Religious Liberty in Contemporary India

Ecumenical Review, The, Oct, 2000 by Sathianathan Clarke

The Human Right to be Religiously Different

   India is not a nation but a complex secular civilization. Its demography
   tells part of its impressive story. The 687.6 million Hindus of innumerable
   sects, 101.6 million Muslims (making India the third largest
   Muslim-populated country), 19.6 million Christians, 6.3 million Buddhists,
   3.3 million Jains and 3.1 million people of other persuasions (according to
   the 1991 census) reminds us of the many splendoured diversity of our
   subcontinent (Rajeev Dhavan).

It was 5 a.m. on a Friday morning in Bangalore, India, many months ago. I was awakened by the familiar call from the mosque across from our apartment: "Allah O Akbar" it cried out, to remind me that God is ruler of all. I had begun to allow this call to remind me, a Christian, that God would be in control of everything through that day. This Muslim message never disturbed me; on the contrary, it made me religiously reflective and contemplative. But on that morning the mosque had its competitors. The Christian church on my street was having a convention. They wanted the community to be aware of their faith affirmation too. A lyric screeched out from a conical loudspeaker: "Jesus calls", it beckoned with much music and some noise. In a few moments the local chapter of the Shabiri malai devotees (a popular Hindu movement) joined in with their Bhajans (hymns of praise and devotion). They too would not be left behind -- and it seemed that they had managed to hire the most powerful amplifier. "Swami Sharanam Ayyappa" ("refuge in you, Lord Ayyappa") they sang with gusto to the rhythmic thudding of drums and clanging cymbals.

What had promised to be a strong though soothing call to remember the Creator turned into a grating experience. The harmony of spirituality was transformed into a cacophony because each religion sought to overpower the other's call. And then in my imagination I thought I heard another sound join this cacophonous chorus of competing religions. The dogs in the street could not resist howling in response to the divergent voices! Ironically, that which claims to evoke the noblest in the human soul had, in practice, awakened the most animalistic of instincts. In contemporary India religions are manifesting a disturbing tendency to intimidate one another, and the public arena in all its political, economic, social and cultural diversity is becoming the theatre of these less-than-friendly encounters.
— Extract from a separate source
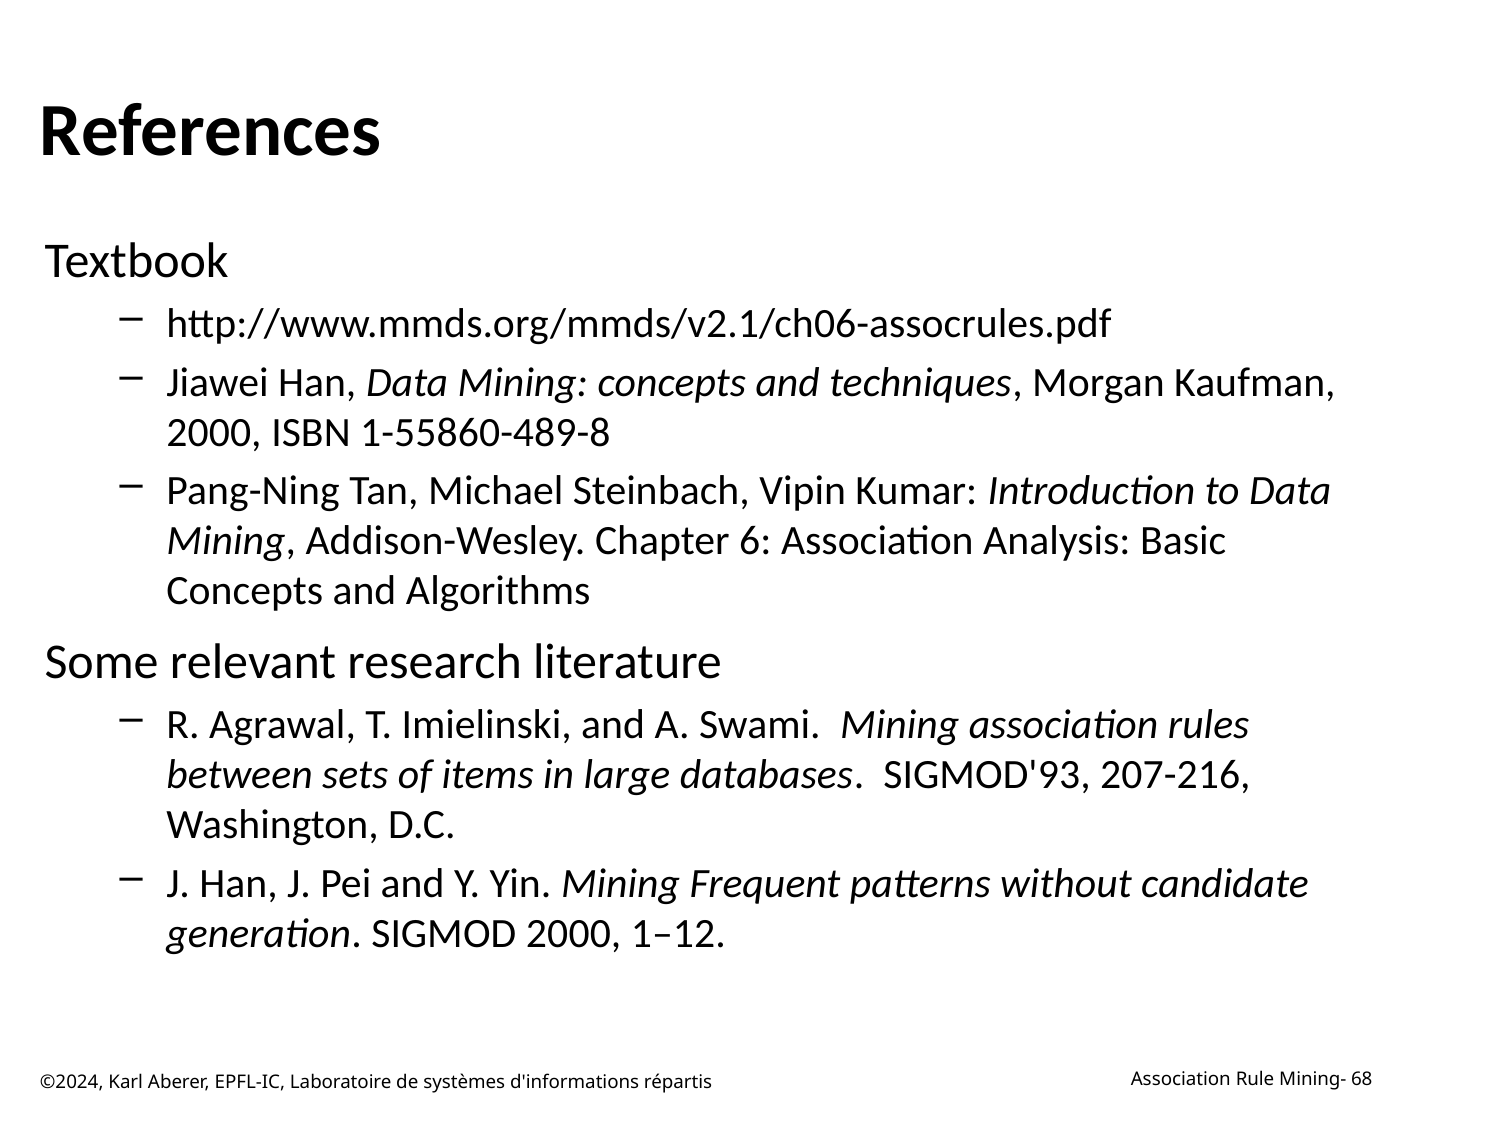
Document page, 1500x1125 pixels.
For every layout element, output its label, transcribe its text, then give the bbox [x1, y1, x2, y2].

title References [24, 49, 1388, 201]
footer ©2024, Karl Aberer, EPFL-IC, Laboratoire de systèmes d'informations répartis [24, 1062, 988, 1101]
list Textbook http://www.mmds.org/mmds/v2.1/ch06-assocrules.pdf Jiawei Han, Data Mining: concepts and techniques, Morgan Kaufman, 2000, ISBN 1-55860-489-8 Pang-Ning Tan, Michael Steinbach, Vipin Kumar: Introduction to Data Mining, Addison-Wesley. Chapter 6: Association Analysis: Basic Concepts and Algorithms Some relevant research literature R. Agrawal, T. Imielinski, and A. Swami. Mining association rules between sets of items in large databases. SIGMOD'93, 207-216, Washington, D.C. J. Han, J. Pei and Y. Yin. Mining Frequent patterns without candidate generation. SIGMOD 2000, 1–12. [29, 219, 1393, 1046]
In this essay I deal with the public face of religion, particularly in the interaction between Christianity and Hinduism, attempting to understand how religion is "used" in the public domain in India. This involves historical interpretation but I am primarily interested in discerning models of interaction between different religious identities which have implications for us in India far beyond the historical. I trace the manner in which colonialism utilized religion to homogenize India, noting what emerges from the colonialists' encounter with India: the capacity to construct a unitary and grand geo-political entity with an essential Hindu core. I also unpack the Christian theological presuppositions influencing this imperialist agenda: Christ incarnates into pluriform reality in order to initiate the process of moving towards one organic wholeness. Secondly, I link the nationalist movement with colonialist ideology. Even if the nationalist awakening is understood as a counter-movement against the imperialist mindset, it shared many of the philosophical tenets of its adversaries. And indeed, threads of this same philosophy -- the unitary one overcoming the multivalent others -- informs and directs the movement: against religious liberty in contemporary India. Thirdly, I argue for a model for understanding religious liberty that moves away from the conquering propensity of the unitary one, in order to advocate for re-membering plurifonnity. This argument presupposes that religion is a freely available resource through which various communities symbolically represent their own particularized identity. The right to be human thus also implies the liberty to be religiously different, and thus difference is inscribed in these religious identities -- even as they purport to emanate from the One Supreme being.

Colonialism: the Monolithic One (Self) taming/naming the Unruly/Unrulable Many (Other)

Colonialism fabricated an "oriental other" to legitimate the dominance of the Western self. Orientalism was, so to speak, the philosophy that fuelled the colonial machine. With regard to the production of knowledge it was driven by a twofold agenda: circulating forms of knowledge that "proved" the passive, irrational, traditional, immoral, backward and exotic nature of the Oriental (Eastern) world, and routinized the active, rational, modern, moral, progressive and realistic nature of the Occidental (Western) world. The logic of this body of knowledge implied that it was natural and beneficial that the self (West) overcome the other (East) for the sake of humanity's progressive evolution. Thus this knowledge is integrally intertwined with power: to colonize, to dominate, to educate, to covert, to guide and control.